The white hot center is the center of a network of customers, suppliers, journalists and analysts writing about it, investors investing in it, employees working on it, etc. They all react to the existence and intensity of the center.
A white hot center should be obvious once you learn to look for it. There are two main strategies we use to identify a white hot center within a network.
Back to our star analogy. Stars first begin to form in unusually dense sections of a gas cloud. It’s a blip. An irregularity that kicks off the whole process.
We see this pattern in networks too. Networks are not uniform, symmetrical, or tidy in real life. They are filled with irregularities. You’ll find your white hot center within an irregularity in your network. You can recognize it in positive outliers among metrics that drive liquidity.
Look for:
At Poshmark, the white hot center was made up of women who were on the app more than 7 times per day, who were both buyers and sellers of women’s fashion, who lived in urban settings, who were willing to come to offline PoshParties. Customers in the larger community took their energy and direction from them. This visible white hot center drove a lot of press, lower CAC, higher retention, etc. Over 10 years, the customer base expanded to include men, and expanded to children’s clothes, men’s clothes, furniture, homewares and more.
Your white hot center will likely be populated by people who have not been able to transact before your company arrived. Real revolutions typically come from people who have little to lose, everything to gain.
Lyft and Uber opened up a new form of transaction for car owners, not taxi companies. AirTable wasn’t revolutionary for people with deep familiarity with databases. But it allowed people who have never managed databases before to feel comfortable working with them.
Once you focus on the non-transactors, it opens up a new way of thinking for them and you.
So many Founders want to build SaaS products that grease the gears of existing processes. They’ll say: well if you’re a steel company shipping from A to B, how can we build software to facilitate that?
But they’re looking at this problem inside-out.

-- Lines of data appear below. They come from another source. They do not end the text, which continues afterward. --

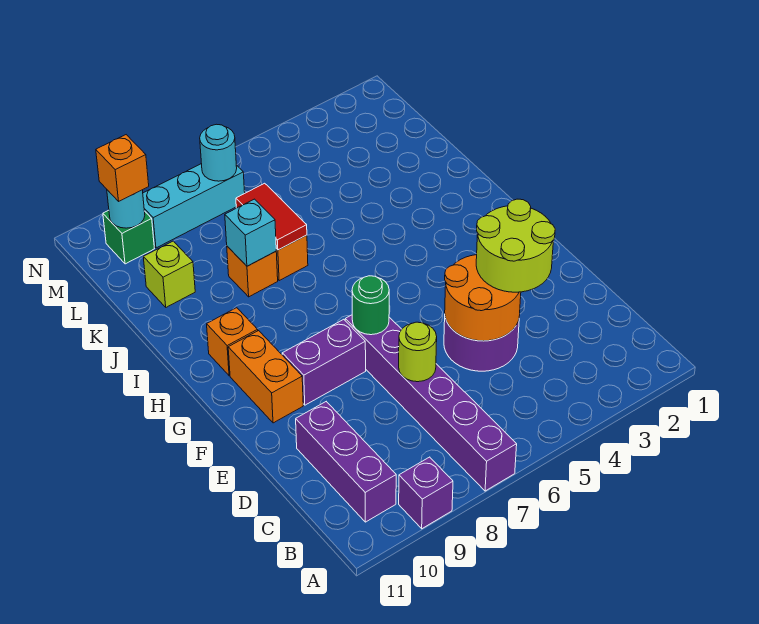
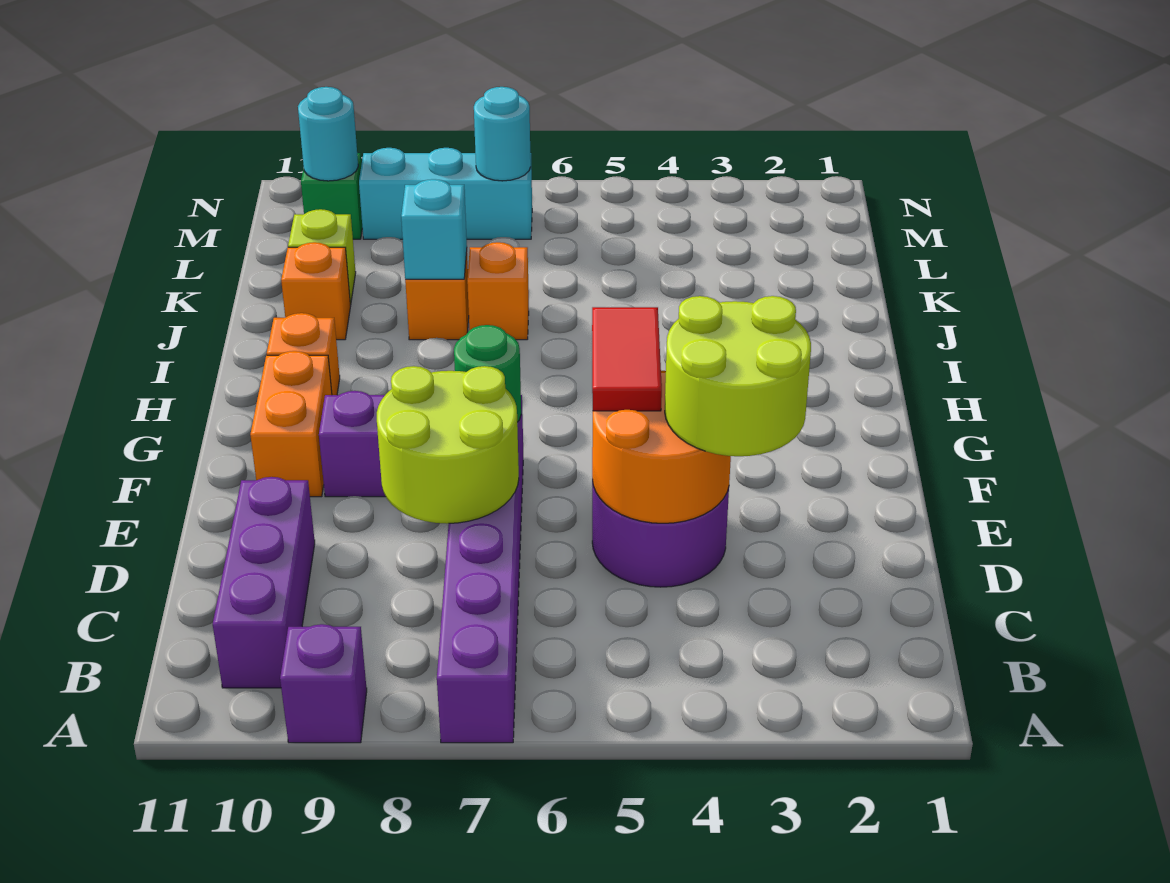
lime round brick D7 level 2 -> lime round brick D7:E8 level 2
red tile J7:K7 level 2 -> red tile E5:F5 level 3
orange brick M10 level 3 -> orange brick J10 level 1

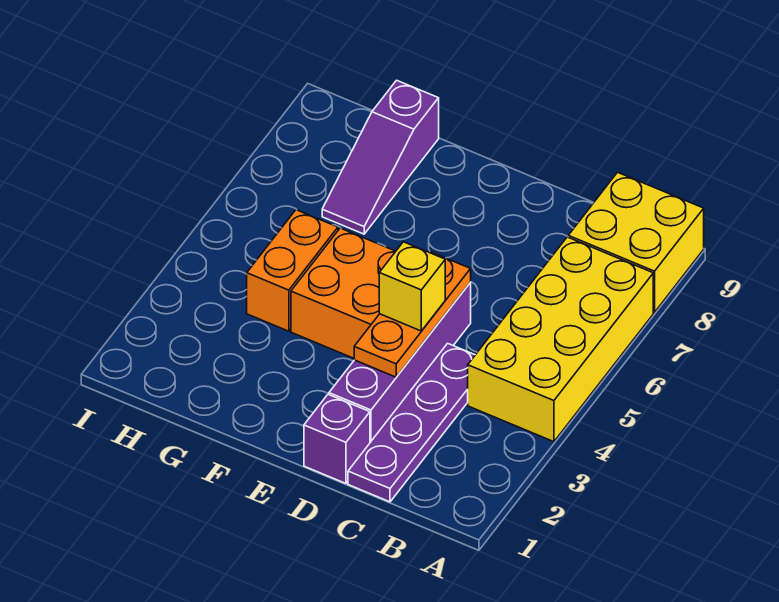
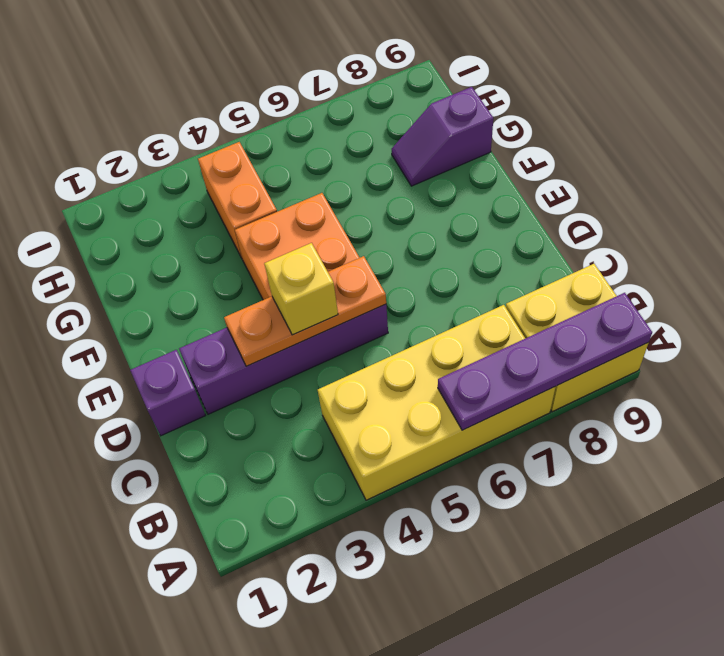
purple plate C1:C4 level 1 -> purple plate A6:A9 level 2
orange brick G4:G5 level 1 -> orange brick G4:H4 level 1
purple slope G7:G9 level 1 top 9 -> purple slope G8:G9 level 1 top 9

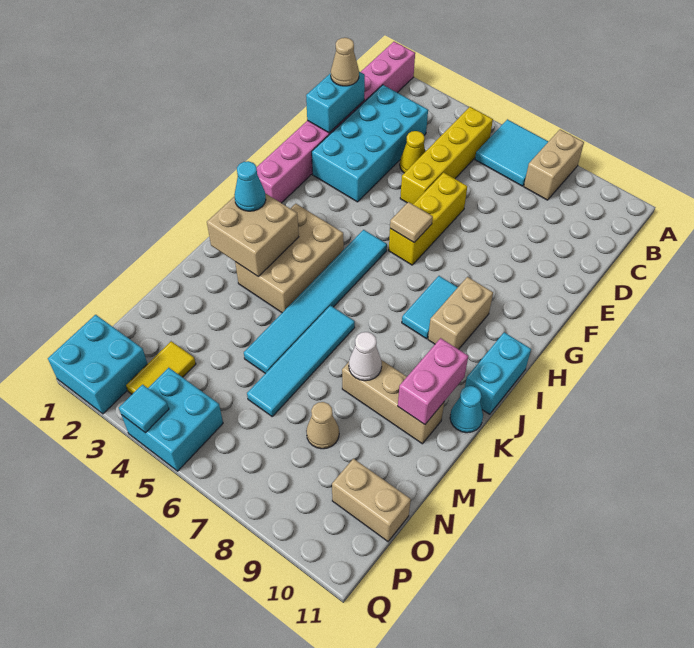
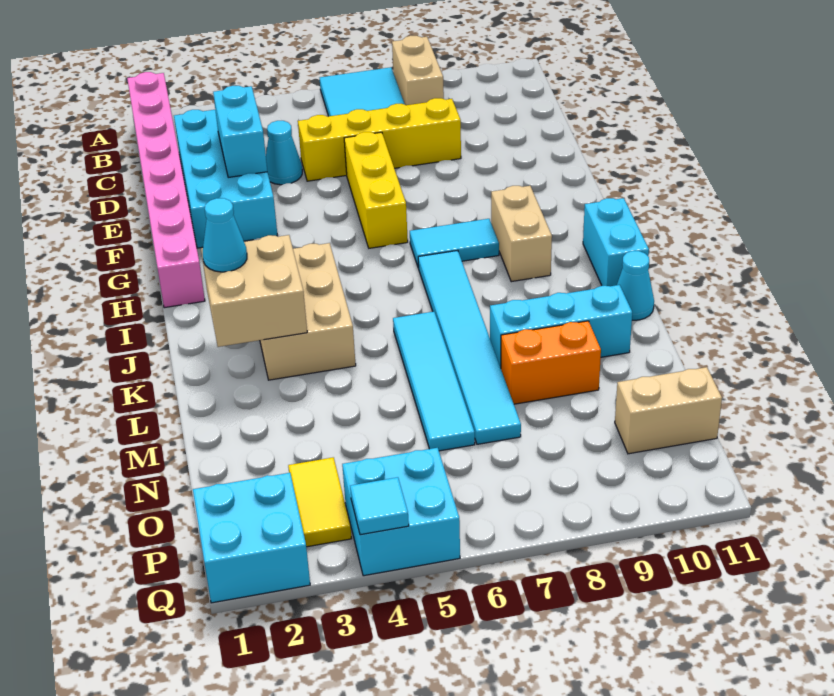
yellow brick B5:E5 level 1 -> yellow brick D5:D8 level 1
cyan brick D1:E1 level 2 -> cyan brick D3:E3 level 2
tan cone D1 level 3 -> none
yellow cone D4 level 1 -> cyan cone D4 level 1
tan tile G6 level 2 -> none
cyan tile H5:M5 level 1 -> cyan tile I7:N7 level 1
cyan tile H8:I8 level 1 -> cyan tile H7:H8 level 1
pink brick K10:L10 level 2 -> none
tan brick L8:L10 level 1 -> cyan brick L8:L10 level 1
white cone L8 level 2 -> none
none -> orange brick M8:M9 level 1
tan cone N8 level 1 -> none

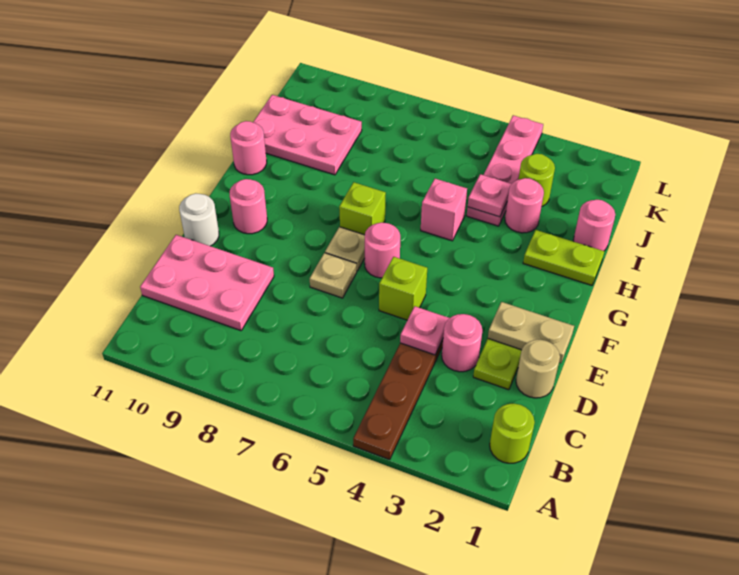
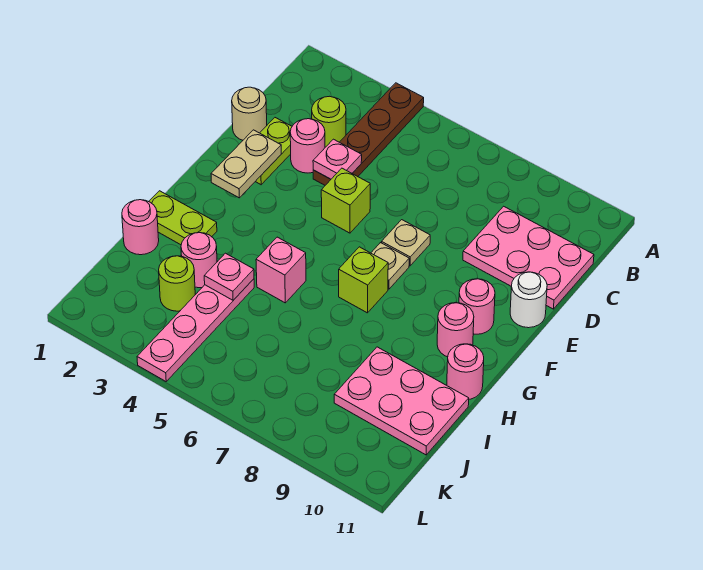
lime round brick B1 level 1 -> lime round brick C3 level 1
tan plate E1:E2 level 2 -> tan plate E2:F2 level 2
pink round brick F6 level 1 -> pink round brick G10 level 1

Instead they should be asking: Who should be buying steel but isn’t today? Who is the non-transactor? How do we get other players, maybe lumber yards, the tools to get into the steel business?
For steelmakers, your product might offer some marginal gain, but you also threaten the existing hierarchy. For lumber yards, you’re facilitating a new transaction. They’re more likely to become a white hot center, because it’s all upside.
When you find your product’s white hot center, you have to get it burning so hot that everything around it will catch fire.
This is where network thinking helps you. If you see that your white hot center isn’t just one user, but a group, you’ll come up with ways to make the whole network stronger.
A current example is Generative AI founders building on top of Discord. That’s smart because it turns a single player game into a multiplayer game immediately, and helps identify and nurture the white hot center of users.
With Midjourney, every new user enters the product through a public Discord channel. The most valuable users are showcased within the Discord server. They teach you how to behave and how to become a sophisticated prompter. You can feel the hectic energy of people creating in public every second. You immediately get the culture and see what’s possible. It creates a sense of urgency and momentum. It brings the white hot center together.
You used to have to build such network tools internally and get people to create a new profile ID on your product. Now, Discord and other tools allow companies like Midjourney to showcase a white hot center right away.
Founders often conflate growth with horizontal expansion. They’re not the same. Expanding into lukewarm customer segments too early will just kill your momentum. It will pollute your network, fill your product with customers that rate you low, add little value, drive up costs, dilute your message to the media etc.
Real growth comes from the white hot center. Get it burning super hot. Don’t get distracted.